─── Input data ───
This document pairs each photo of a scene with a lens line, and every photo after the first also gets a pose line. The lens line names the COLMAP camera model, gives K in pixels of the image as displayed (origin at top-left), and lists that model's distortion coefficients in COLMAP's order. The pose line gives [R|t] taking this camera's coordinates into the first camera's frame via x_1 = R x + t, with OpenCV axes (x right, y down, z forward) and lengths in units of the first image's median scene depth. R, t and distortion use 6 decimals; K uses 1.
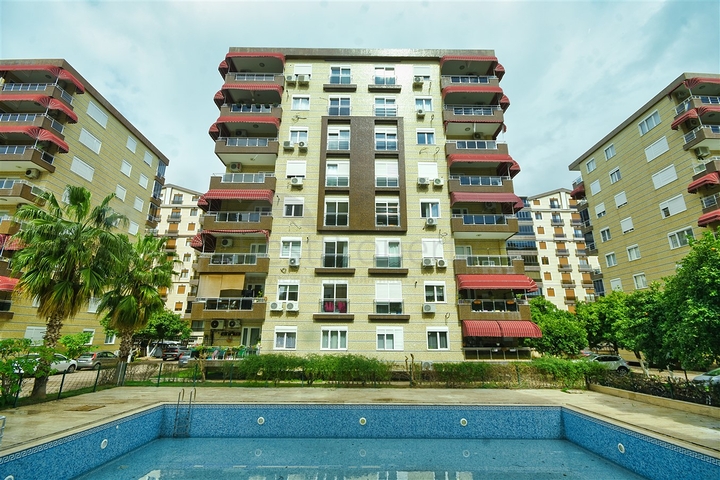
lens RADIAL K [[332.9, 0, 360.0], [0, 332.9, 240.0], [0, 0, 1]] dist [-0.005033, -0.000350]
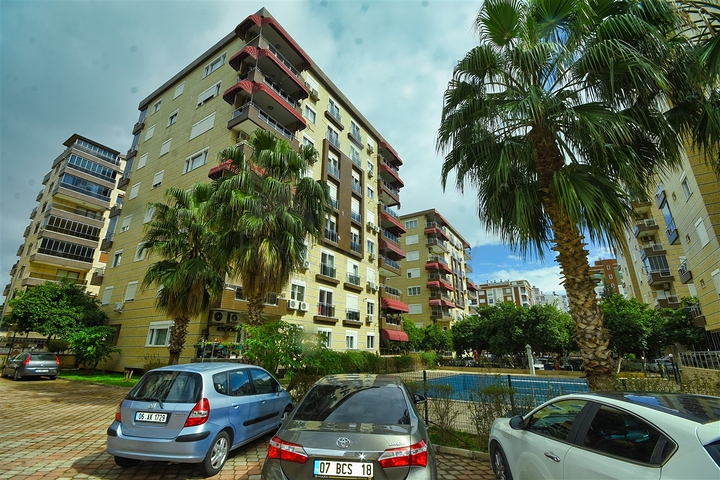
lens RADIAL K [[325.6, 0, 360.0], [0, 325.6, 240.0], [0, 0, 1]] dist [0.001481, 0.000039]
pose [[0.538980, 0.272329, 0.797080, -0.953048], [-0.245737, 0.955965, -0.160448, 0.115451], [-0.805676, -0.109394, 0.582168, 0.266850]]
───
## [Required action]
Set down all the data again exactly as above, pictures excluded.

## [Answer area]
This document pairs each photo of a scene with a lens line, and every photo after the first also gets a pose line. The lens line names the COLMAP camera model, gives K in pixels of the image as displayed (origin at top-left), and lists that model's distortion coefficients in COLMAP's order. The pose line gives [R|t] taking this camera's coordinates into the first camera's frame via x_1 = R x + t, with OpenCV axes (x right, y down, z forward) and lengths in units of the first image's median scene depth. R, t and distortion use 6 decimals; K uses 1.
lens RADIAL K [[332.9, 0, 360.0], [0, 332.9, 240.0], [0, 0, 1]] dist [-0.005033, -0.000350]
lens RADIAL K [[325.6, 0, 360.0], [0, 325.6, 240.0], [0, 0, 1]] dist [0.001481, 0.000039]
pose [[0.538980, 0.272329, 0.797080, -0.953048], [-0.245737, 0.955965, -0.160448, 0.115451], [-0.805676, -0.109394, 0.582168, 0.266850]]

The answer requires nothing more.